Wie wird ein Alpha-1-Antitrypsin-­Mangel diagnostiziert?

Für die Diagnose wird die AAT-Konzentration im Blut bestimmt. Das kann der Hausarzt machen. Es ist wichtig, dass nicht gleichzeitig eine Entzündung vorliegt. Deswegen wird in der Regel auch der Entzündungswert CRP gemessen. Wenn AAT erniedrigt ist, wird der Genotyp in einem spezialisierten Labor untersucht. Dazu braucht es einen Wangenabstrich. 
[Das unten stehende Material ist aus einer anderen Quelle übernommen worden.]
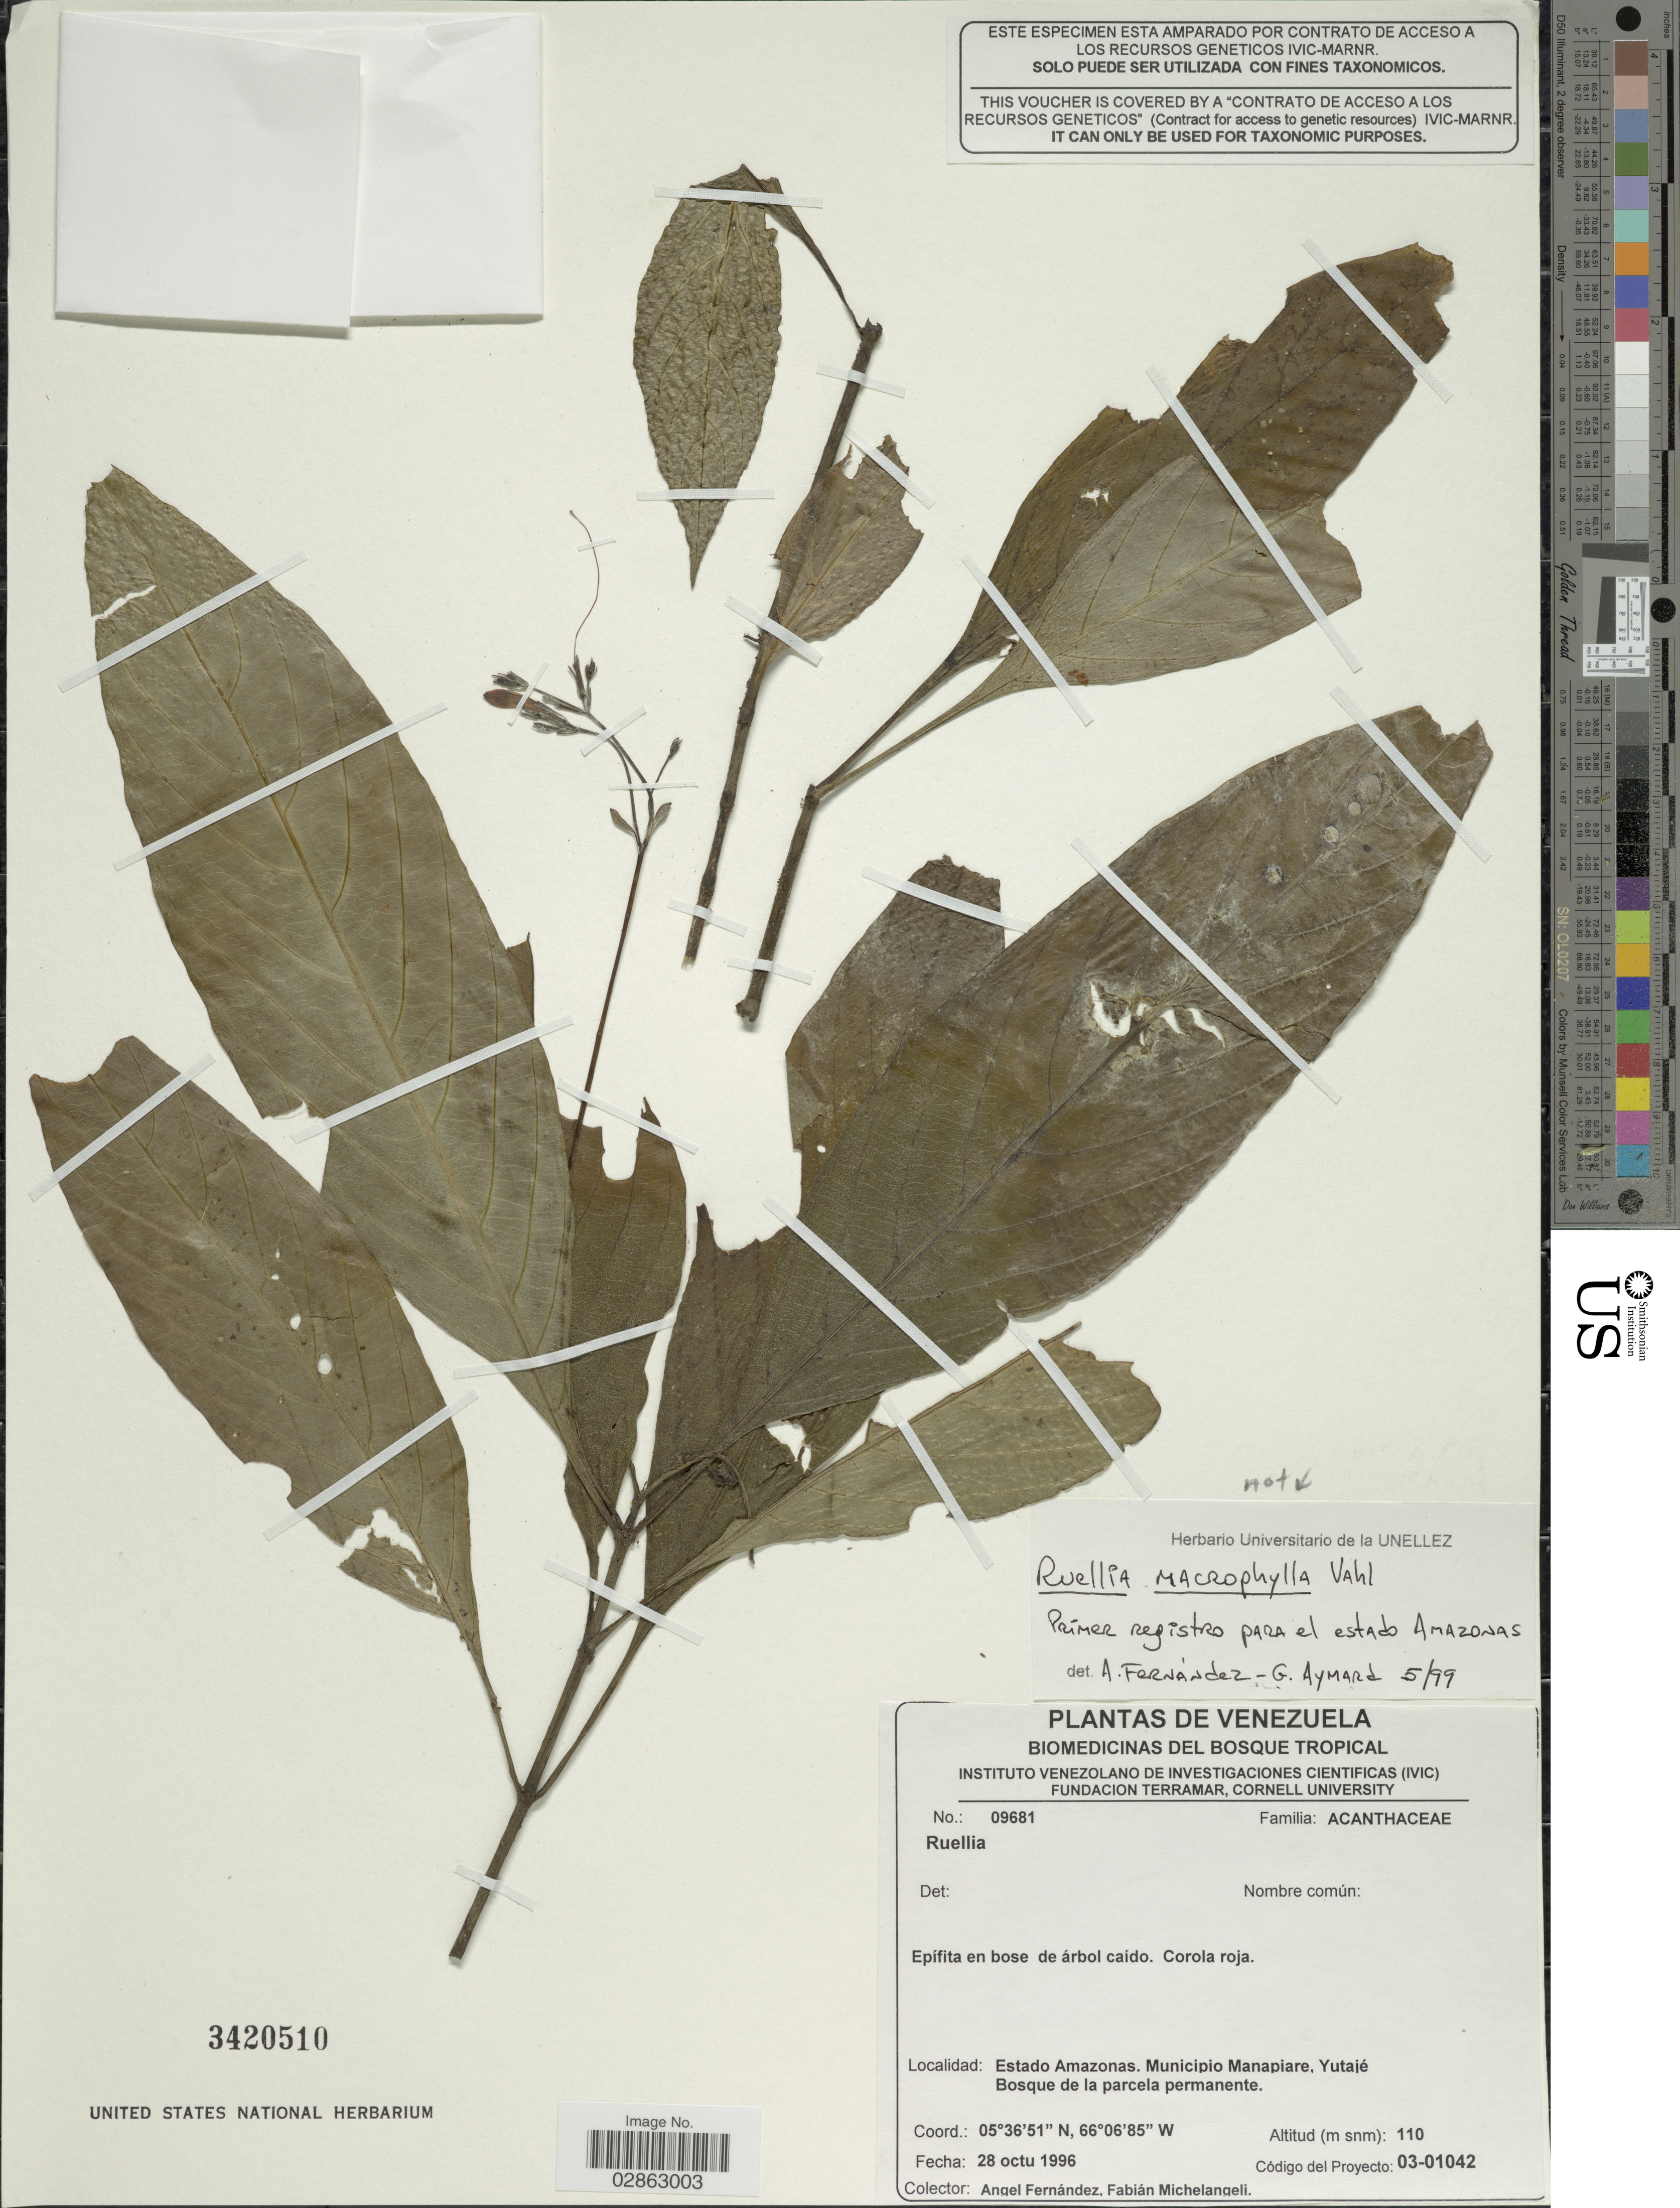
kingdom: Plantae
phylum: Tracheophyta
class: Magnoliopsida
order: Lamiales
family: Acanthaceae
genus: Ruellia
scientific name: Ruellia sp.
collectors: Á. Fernández & F. A. Michelangeli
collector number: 03-01042/ 09681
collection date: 1996-10-28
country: Venezuela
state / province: Amazonas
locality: Municipio Manapiare, Yutajé.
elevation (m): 110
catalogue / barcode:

Welche Behandlungsmöglichkeiten gibt es?

Diese genetische Erkrankung ist bis heute nicht heilbar. Ziel ist es, den Krankheitsverlauf zu verlangsamen. Für Betroffene mit schwerem AAT-Mangel und fortgeschrittener COPD kommt eine längerfristige AAT-Substitutionstherapie infrage. Das mangelnde Protein wird ersetzt und meist wöchentlich als Infusionstherapie während zirka 30 Minuten verabreicht. Da Rauchen die Erkrankung negativ beeinflusst, ist ein Rauchstopp eine der Voraussetzungen für die Infusionstherapie. Neben der Substitutionstherapie erhalten die Betroffenen inhalative Medikamente zur Erweiterung der Bronchien.

Wie wichtig ist eine frühzeitige Diagnose?

Sie ist entscheidend, da die Schädigung der Lunge nicht mehr rückgängig gemacht werden kann. Symptome treten bei Rauchern mit schwerem Alpha-1-Antitrypsin-Mangel oft schon um das 40. Lebensjahr auf, werden aber leider häufig nicht erkannt. Bei jedem Patienten mit Anzeichen einer COPD sollte daher ein Test veranlasst werden. Bei früher Diagnose kann der Krankheitsverlauf überwacht und eine schwere Organschädigung verhindert werden. Grundsätzlich ist es aber wichtig, dass sich jeder COPD-Patient einmal in seinem Leben testen lässt, damit Klarheit für die Familie und allfällige Nachkommen besteht.